Here's the twist though: all of the solutions mentioned above work only when there is a single lat/long pair _per_ document.
When would we need to have multiple lat/longs per document?
An example would be an event search engine where a single event can have multiple locations and you'd like all locations to turn up when searching within a zipcode, but for them to appear under their respective events.
Here's an algorithm I came up with that works well enough for smallish indexes:
Given that there are "container" documents with multiple locations,
1. index container and location as separate document types
2. assign uid fields to container and location docs (standard in solr)
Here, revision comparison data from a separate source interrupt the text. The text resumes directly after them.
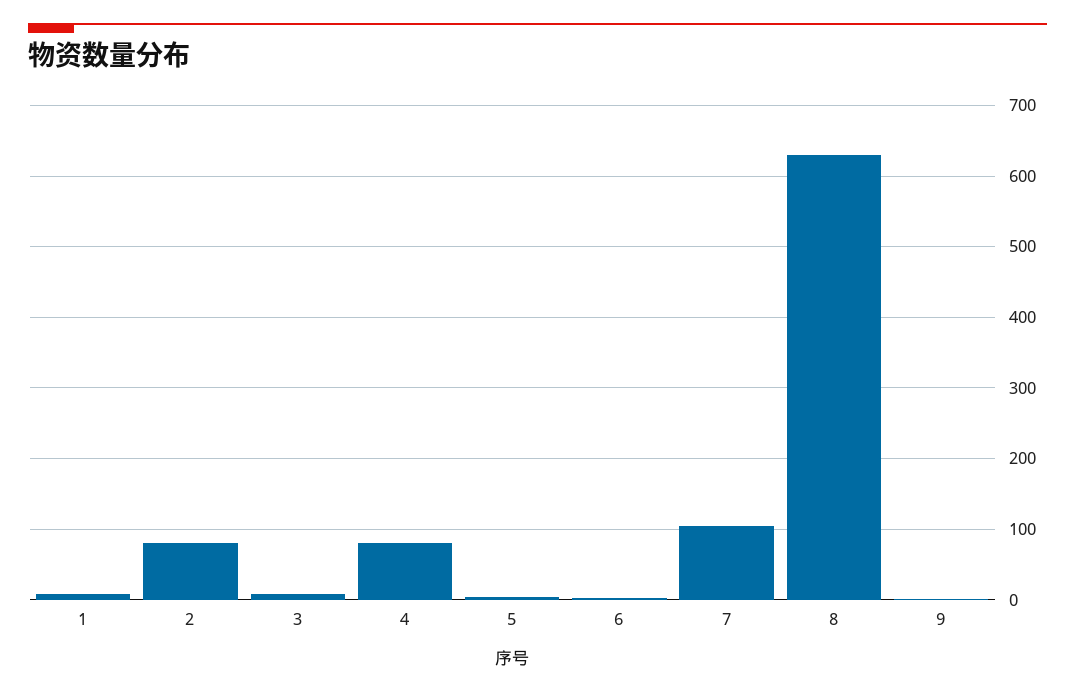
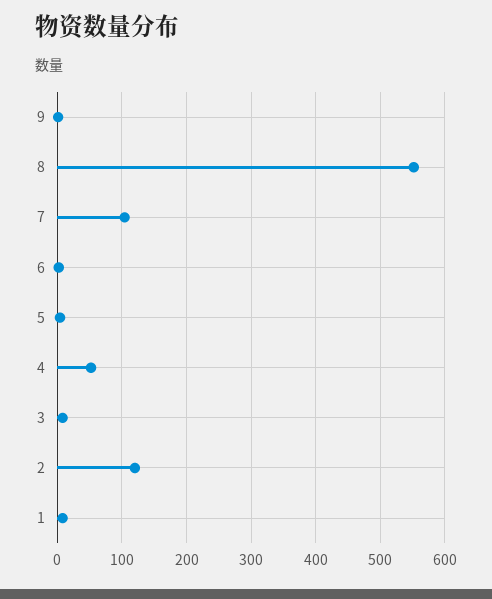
  {
    "1": 10,
-   "2": 80,
+   "2": 120,
    "3": 10,
-   "4": 80,
+   "4": 50,
    "5": 0,
    "6": 0,
    "7": 100,
-   "8": 630,
+   "8": 550,
    "9": 0
  }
3. location docs have a lat/long field (indexed as a string), and a "reference" to the container id value
4. load all location docs as Point2D.Float into memory
5. when a geo search request comes, convert to lat/long, then produce a bounding rectangle encapsulating the desired radius
6. iterate through the set of Point2D.Floats, saving the points within the bounds
7. obtain the list of container ids these points contain
8. construct a query filter out of these container ids
9. finally, perform the search on container docs with the query filter
For bonus points in Solr, you can easily add the requisite location doc ids into the solr response so you can reference exactly which locations were matched to which container.
Its long and somehow feels abit hackish, but it works, and blazing fast coz its all in memory.